** RECORDS SUPPLIED follows **

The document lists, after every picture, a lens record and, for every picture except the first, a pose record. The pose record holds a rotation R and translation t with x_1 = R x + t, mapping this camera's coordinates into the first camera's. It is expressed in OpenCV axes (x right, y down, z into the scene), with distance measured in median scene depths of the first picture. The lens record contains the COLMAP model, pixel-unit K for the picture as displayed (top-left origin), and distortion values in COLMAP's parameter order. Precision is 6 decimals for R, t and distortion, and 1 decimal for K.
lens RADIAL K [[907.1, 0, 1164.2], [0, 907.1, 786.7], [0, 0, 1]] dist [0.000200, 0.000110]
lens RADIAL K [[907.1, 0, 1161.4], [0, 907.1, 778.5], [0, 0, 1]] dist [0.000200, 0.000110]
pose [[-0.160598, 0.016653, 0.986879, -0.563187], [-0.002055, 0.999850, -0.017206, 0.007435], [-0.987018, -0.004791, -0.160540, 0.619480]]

** End of RECORDS SUPPLIED **
** RECORDS SUPPLIED follows **

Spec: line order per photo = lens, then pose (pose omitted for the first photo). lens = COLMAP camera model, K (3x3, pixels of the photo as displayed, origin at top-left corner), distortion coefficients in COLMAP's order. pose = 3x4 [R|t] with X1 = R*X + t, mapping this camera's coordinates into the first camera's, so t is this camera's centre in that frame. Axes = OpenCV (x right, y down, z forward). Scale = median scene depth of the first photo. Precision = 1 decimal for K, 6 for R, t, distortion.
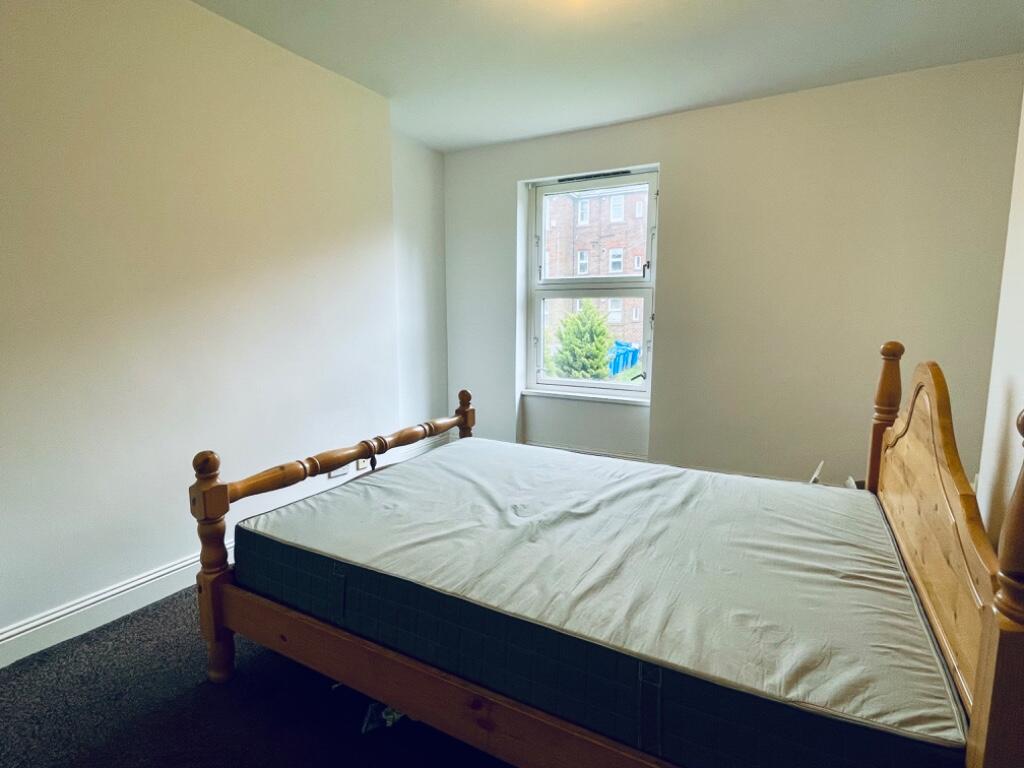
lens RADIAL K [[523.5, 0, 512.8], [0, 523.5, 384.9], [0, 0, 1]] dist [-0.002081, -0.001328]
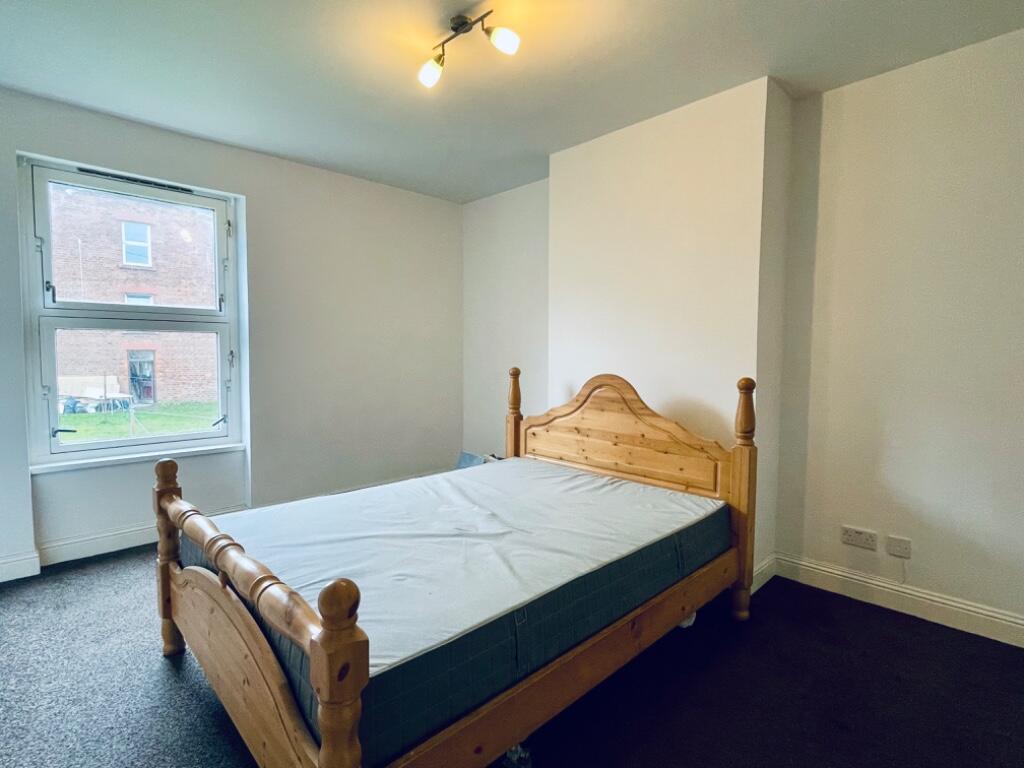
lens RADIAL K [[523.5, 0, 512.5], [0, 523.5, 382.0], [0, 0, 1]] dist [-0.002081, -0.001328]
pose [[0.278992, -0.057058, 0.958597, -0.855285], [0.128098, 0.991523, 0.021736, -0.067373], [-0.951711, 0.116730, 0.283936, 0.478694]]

** End of RECORDS SUPPLIED **

INSTRUCTIONS FOR THE TASK:
Recast the listing from the line with "The document lists, after" to the line with "-0.004791, -0.160540, 0.619480]]", both included, as a Markdown table with columns No. and Line, one row per line, leaving out blank lines.

SOLUTION:
| No. | Line |
|---|---|
| 1 | The document lists, after every picture, a lens record and, for every picture except the first, a pose record. The pose record holds a rotation R and translation t with x_1 = R x + t, mapping this camera's coordinates into the first camera's. It is expressed in OpenCV axes (x right, y down, z into the scene), with distance measured in median scene depths of the first picture. The lens record contains the COLMAP model, pixel-unit K for the picture as displayed (top-left origin), and distortion values in COLMAP's parameter order. Precision is 6 decimals for R, t and distortion, and 1 decimal for K. |
| 2 | lens RADIAL K [[907.1, 0, 1164.2], [0, 907.1, 786.7], [0, 0, 1]] dist [0.000200, 0.000110] |
| 3 | lens RADIAL K [[907.1, 0, 1161.4], [0, 907.1, 778.5], [0, 0, 1]] dist [0.000200, 0.000110] |
| 4 | pose [[-0.160598, 0.016653, 0.986879, -0.563187], [-0.002055, 0.999850, -0.017206, 0.007435], [-0.987018, -0.004791, -0.160540, 0.619480]] |